Bullet hell shooters are weird beasts in that, despite the name, shooting isn’t really the point of the game. Ghost Blade HD is no exception, as your ship is so ridiculous overpowered that you barely need look at where you are firing, with such a huge spread of bullets you can’t really miss. The trick is to look at your ship and weave around the enemy fire, and if you navigate the patterns of bullets for long enough, you will win.
In Ghost Blade’s easy mode, “long enough” is just over fifteen minutes, with five levels which last just a few minutes each. After that the game is one big high score chasing exercise with harder modes throwing different bullet patterns at your ship and requiring judicious use of smart bombs to clear the screen when it gets too frenetic.
Each stage is playable in a training mode, as is each boss battle, and there are a number of options to tweak the graphics, but that’s about it. You can bring a friend to the battle with local co-op, letting you choose between the three ships and their three firing patterns. They also have a secondary fire mode which concentrates the shots but slows down your movement, oh, and a scantily clad female pilot.
Bullet patterns you encounter are quite standard with expanding rings, streams, and catherine wheel effects, and there is some variation in speed in size with larger bullets moving more slowly. Killing the enemies that fire larger bullets results in their bullets turning in to pick ups, causing you to indulge in some furious joystick wiggling as the thing you were moving away from becomes the thing you need to get to.
The weapon upgrades are rather disappointing. You can easily be at full power within seconds of starting the game and there are no further upgrades to pick up. Even if you die, your power ups handily floats around the screen till you respawn a second later so you you never really lose them.

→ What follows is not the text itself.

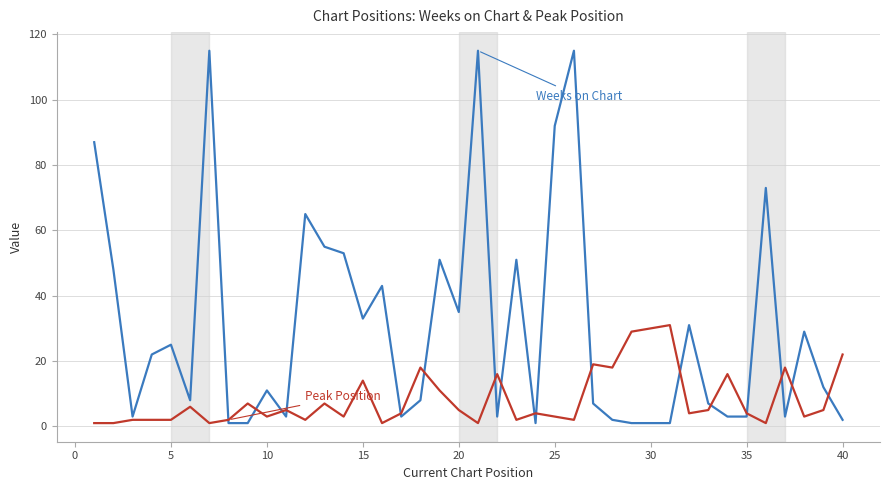

What is the maximum value shown in the chart?

115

It’s a colourful game with anime influences (see: scantily clad and totally pointless pictures of female pilots), and the music is fast paced and retro, but fits perfectly. However, the game has one huge missed opportunity, a throwback to the original game which was created for the Sega Saturn in 2015 – that isn’t a typo, by the way. Hucast Games created the game specifically for the old console and it’s now been ported to PS4. To keep the classic arcade style vertical scrolling feel the game plays in a narrow window on a modern widescreen television with huge borders, but in the options menu there is an option to go in to TATE mode.
This flips the screen ninety degrees, the idea being that you put your TV on it’s side and replicate the set up of an old arcade. That may be fine if you have a small CRT attached to a Dreamcast, as many had back in the day, but there’s no way I can spin my 52″ plasma on it’s side. Quite ridiculously, the developers have not added an option to rotate the controls the same way, so if you do engage TATE mode you get a wonderful full screen side scroller, but up is now forward, left is down, down is right, and right is up. It’s such a shame as the game looks superb running in full screen so I hope they could add rotated controls in a small patch.
Whilst fifteen minutes may seem an incredibly short time for a game to last these days, most arcade shoot ’em ups are short and barely last half an hour. There’s nothing really new or exciting in Ghost Blade HD, but it’s a solid entry to a genre that is almost non-existent on current consoles.